* Trump signals no new military action against Iran
* EM stocks scale 19-month highs on demand for risky assets
* Chinese equities rise as data shows room for stimulus
* Turkish lira, Russian rouble firm to the dollar
* South Africa’s rand steady ahead of economic data
Jan 9 (Reuters) - Emerging market stocks rose to near 19-month highs on Thursday as Washington and Tehran defused a crisis after Iran’s attack on Iraqi bases housing U.S. soldiers caused no casualties, easing fears of a wider war in the Middle East.
MSCI’s basket of emerging market stocks jumped 1.4% and was on course for its best day in nearly a month, also boosted by a confirmation from Beijing that Vice Premier Liu He would sign a Phase 1 trade deal in Washington next week.
Chinese stocks ended the day about 1% higher, as data showed factory-gate prices fell at a slower pace in December, giving Beijing room for further monetary stimulus.
The MSCI stock index had hit a two-and-a-half week low on Wednesday, when investors fled riskier assets for the safety of gold after Iran retaliated for the killing of commander Qassem Soleimani in a U.S. drone attack last week.

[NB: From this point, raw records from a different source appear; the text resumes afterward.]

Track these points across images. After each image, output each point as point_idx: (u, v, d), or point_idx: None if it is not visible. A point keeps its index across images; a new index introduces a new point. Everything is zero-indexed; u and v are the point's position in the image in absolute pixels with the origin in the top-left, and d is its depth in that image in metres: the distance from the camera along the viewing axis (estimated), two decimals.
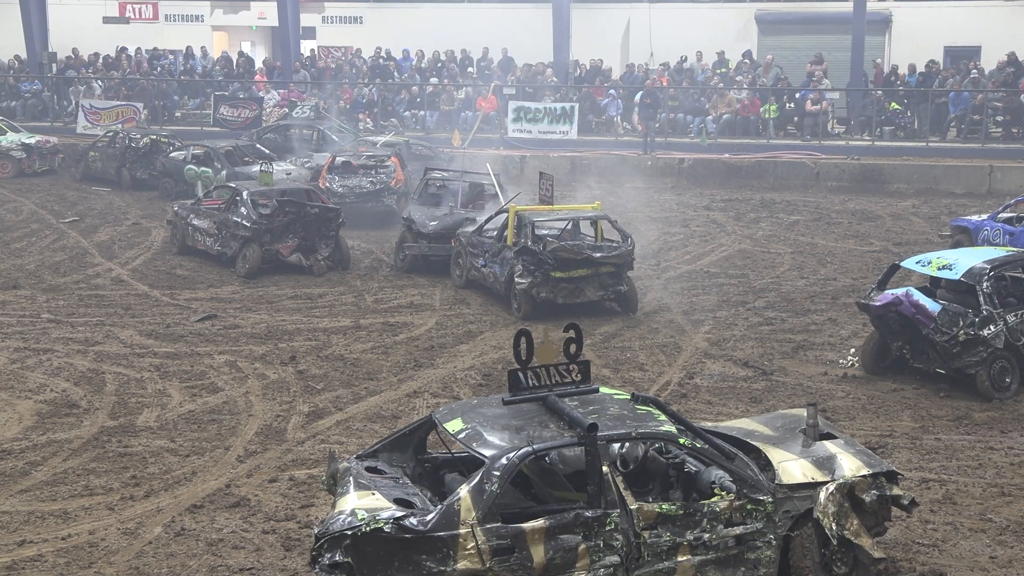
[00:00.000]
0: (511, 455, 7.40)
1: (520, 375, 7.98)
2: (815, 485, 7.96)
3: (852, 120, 28.92)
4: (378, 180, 22.02)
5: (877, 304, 12.78)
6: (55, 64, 34.83)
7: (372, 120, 30.41)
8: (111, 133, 27.93)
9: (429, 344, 14.47)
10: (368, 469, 8.00)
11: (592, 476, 7.50)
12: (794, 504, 7.91)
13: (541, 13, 32.70)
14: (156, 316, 15.79)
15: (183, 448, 10.96)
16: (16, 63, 35.30)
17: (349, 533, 7.11)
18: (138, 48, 36.05)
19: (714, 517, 7.69)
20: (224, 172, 23.04)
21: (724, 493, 7.78)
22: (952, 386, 12.55)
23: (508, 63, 32.14)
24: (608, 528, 7.44)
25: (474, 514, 7.20)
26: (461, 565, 7.14)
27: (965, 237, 18.64)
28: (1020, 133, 26.97)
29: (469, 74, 32.11)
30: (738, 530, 7.75)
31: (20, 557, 8.75)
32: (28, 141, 27.91)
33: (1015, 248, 16.05)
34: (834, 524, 7.84)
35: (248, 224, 18.10)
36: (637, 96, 29.13)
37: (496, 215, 16.98)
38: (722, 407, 12.09)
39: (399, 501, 7.45)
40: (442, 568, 7.13)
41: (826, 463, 8.16)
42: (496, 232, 16.60)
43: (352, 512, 7.25)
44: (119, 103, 31.51)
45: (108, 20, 38.66)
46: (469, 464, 8.03)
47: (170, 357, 13.87)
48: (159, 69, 34.74)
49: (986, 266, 12.47)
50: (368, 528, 7.11)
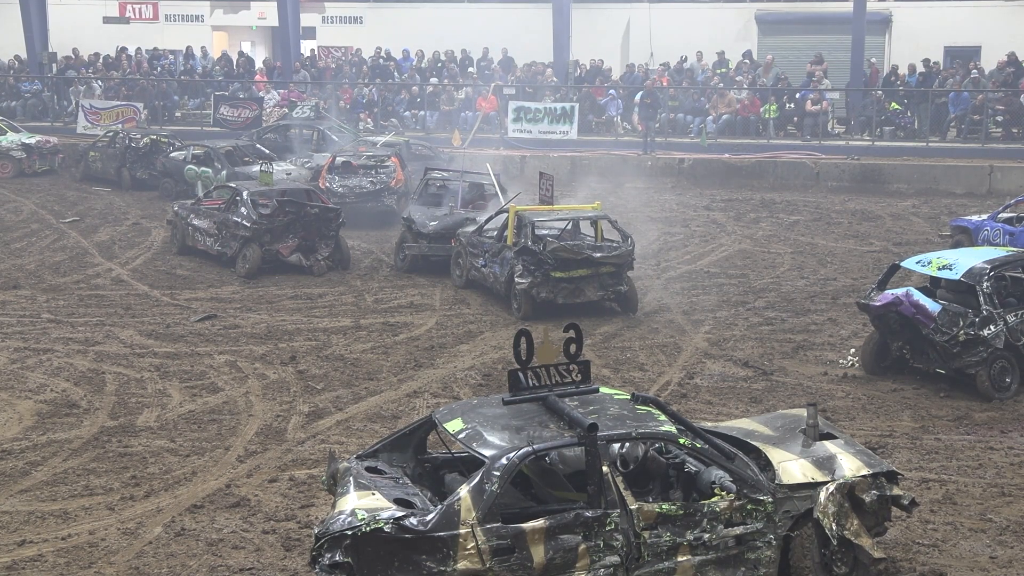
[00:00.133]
0: (511, 455, 7.40)
1: (520, 375, 7.98)
2: (815, 485, 7.96)
3: (852, 120, 28.92)
4: (378, 180, 22.01)
5: (877, 304, 12.78)
6: (55, 64, 34.79)
7: (372, 120, 30.41)
8: (111, 133, 27.92)
9: (429, 344, 14.47)
10: (368, 469, 8.00)
11: (592, 476, 7.50)
12: (794, 504, 7.91)
13: (541, 13, 32.70)
14: (156, 316, 15.79)
15: (183, 448, 10.96)
16: (16, 63, 35.27)
17: (349, 533, 7.11)
18: (138, 48, 36.03)
19: (714, 517, 7.69)
20: (224, 172, 23.03)
21: (724, 493, 7.78)
22: (952, 386, 12.55)
23: (508, 63, 32.13)
24: (608, 528, 7.43)
25: (474, 514, 7.20)
26: (461, 565, 7.14)
27: (965, 237, 18.63)
28: (1020, 133, 26.96)
29: (469, 74, 32.09)
30: (738, 530, 7.75)
31: (20, 557, 8.75)
32: (28, 141, 27.89)
33: (1015, 248, 16.06)
34: (834, 524, 7.84)
35: (248, 224, 18.10)
36: (637, 96, 29.12)
37: (496, 215, 16.98)
38: (722, 407, 12.08)
39: (399, 501, 7.45)
40: (442, 568, 7.13)
41: (826, 463, 8.16)
42: (496, 232, 16.60)
43: (352, 512, 7.25)
44: (119, 103, 31.50)
45: (108, 20, 38.70)
46: (469, 464, 8.03)
47: (170, 357, 13.87)
48: (159, 69, 34.72)
49: (986, 266, 12.47)
50: (368, 528, 7.11)
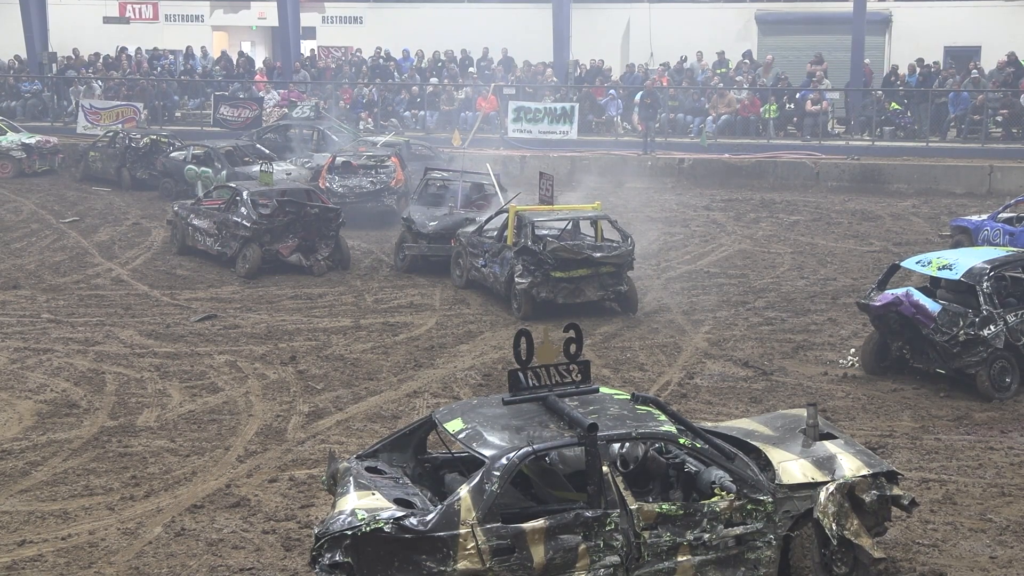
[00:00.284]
0: (511, 455, 7.40)
1: (520, 375, 7.98)
2: (815, 485, 7.96)
3: (852, 120, 28.91)
4: (378, 180, 22.02)
5: (877, 304, 12.78)
6: (55, 64, 34.80)
7: (372, 120, 30.41)
8: (111, 133, 27.92)
9: (429, 344, 14.47)
10: (368, 469, 8.00)
11: (592, 476, 7.50)
12: (794, 504, 7.91)
13: (541, 13, 32.70)
14: (156, 316, 15.79)
15: (183, 448, 10.96)
16: (16, 63, 35.28)
17: (349, 533, 7.11)
18: (138, 48, 36.04)
19: (714, 517, 7.69)
20: (224, 172, 23.03)
21: (724, 493, 7.78)
22: (952, 386, 12.55)
23: (508, 63, 32.13)
24: (608, 528, 7.43)
25: (474, 514, 7.20)
26: (461, 565, 7.14)
27: (965, 237, 18.63)
28: (1020, 133, 26.96)
29: (469, 74, 32.09)
30: (738, 530, 7.75)
31: (20, 557, 8.75)
32: (28, 141, 27.90)
33: (1015, 248, 16.05)
34: (834, 524, 7.84)
35: (248, 224, 18.10)
36: (637, 96, 29.12)
37: (496, 215, 16.98)
38: (722, 407, 12.08)
39: (399, 501, 7.45)
40: (442, 568, 7.13)
41: (826, 463, 8.15)
42: (496, 232, 16.60)
43: (352, 512, 7.25)
44: (119, 103, 31.49)
45: (108, 20, 38.71)
46: (469, 464, 8.02)
47: (170, 357, 13.87)
48: (159, 69, 34.73)
49: (986, 266, 12.47)
50: (368, 528, 7.11)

But U.S. President Donald Trump on Wednesday responded with new economic sanctions rather than further military action, while Iranian officials said the missile attack concluded their response to the killing.
“The nightmare scenario of a full-blown war looks to be over and investors can finally breathe a sigh of relief,” said Lukman Otunuga, senior research analyst at FXTM.
“Yet even if a conflict has been averted, the road ahead remains bumpy and investors should remain on standby for further possible retaliatory measures.”
Sending mild jitters through financial markets earlier in the session, two rockets fell on Baghdad’s Green Zone, which houses foreign missions and government buildings. There were no casualties, and no immediate claim of responsibility.
The broad-based optimism also powered a basket of developing world currencies to its highest level since June 2018.
Turkey’s lira firmed nearly half a percent to the dollar, while the Russian rouble rose for the second straight day, hovering near two-year highs.
Market activity in Russia was expected to increase after the long New Year and Orthodox Christmas holidays from Jan. 1-8.
In South Africa, the rand gained ahead of December business confidence data and November manufacturing figures due later in the day.
The country has been grappling with prolonged power cuts that have dimmed growth outlook after pushing Africa’s most industrialised economy to a technical recession in the first half of last year.
Elsewhere in emerging European economies, the Hungarian forint, the Polish zloty and the Czech crown eased slightly to a firmer euro.